Figure 2. Role of apfp-1 in Atrina pectinata.

(a) DOPA-containing domain in apfp-1. (b) Tris-DOPA–Fe³⁺ complex. (c) Resonance Raman spectra from apfp-1 (black), after EDTA treatment (red) and after re-exposure to Fe in apfp-1 (blue). The nearly complete loss of resonance peaks after EDTA treatment is reversed to a nearly complete restoration by means of incubation. in 1 mM FeCl₃ (pH 3.2). The three spectra were normalized to the area under the aliphatic CH peak (2,850 to 3,010 cm⁻¹).
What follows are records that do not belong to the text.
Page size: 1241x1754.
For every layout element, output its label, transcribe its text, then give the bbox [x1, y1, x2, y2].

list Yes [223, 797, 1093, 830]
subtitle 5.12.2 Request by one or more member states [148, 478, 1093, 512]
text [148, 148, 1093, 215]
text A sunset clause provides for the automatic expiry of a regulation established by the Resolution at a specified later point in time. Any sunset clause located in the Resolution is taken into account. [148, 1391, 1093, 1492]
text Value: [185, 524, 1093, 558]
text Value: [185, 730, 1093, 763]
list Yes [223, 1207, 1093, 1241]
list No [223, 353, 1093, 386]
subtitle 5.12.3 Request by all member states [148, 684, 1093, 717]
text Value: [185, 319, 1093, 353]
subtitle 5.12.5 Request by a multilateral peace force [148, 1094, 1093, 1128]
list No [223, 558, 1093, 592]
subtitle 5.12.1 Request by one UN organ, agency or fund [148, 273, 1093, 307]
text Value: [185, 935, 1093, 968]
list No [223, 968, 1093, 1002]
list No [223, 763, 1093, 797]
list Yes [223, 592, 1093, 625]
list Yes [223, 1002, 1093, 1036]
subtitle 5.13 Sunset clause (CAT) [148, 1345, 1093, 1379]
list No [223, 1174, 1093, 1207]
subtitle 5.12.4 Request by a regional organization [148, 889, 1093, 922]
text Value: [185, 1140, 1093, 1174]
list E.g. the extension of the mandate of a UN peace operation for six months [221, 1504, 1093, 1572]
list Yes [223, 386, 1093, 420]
The inset represents the relative intensity of the non-resonance peak for aliphatic CH stretching from apfp-1 magnified × 10. According to the assignments, the most prominent peaks can be attributed to the interaction of metal with the catecholic oxygens and to the vibrations of the carbon bonds in the catechol ring, respectively. (d) Sugar-binding domain in apfp-1. (e) Cross-section through the tissue surrounding the Atrina byssus. (f) Confocal imaging of Atrina byssus and the surrounding tissue labelled with anti-apfp-1 antibody to detect apfp-1, and with ConA to detect mannose. Green box represents the auto-fluorescence of the byssus which is the location that shows where the byssus fibre is. Red box represents the apfp-1 antibody to detect apfp-1, and with ConA to detect mannose. (g) The byssus is coated with apfp-1. Its DOPA–Fe³⁺ binding property gives stiff and extensible properties to the cuticle region, like fp-1 in mussel byssus. The apfp-1 lectin domain strongly binds to mannose in the cell membrane that surrounds the non-living byssus and acts as the bionic interface between non-living tissue and the cell.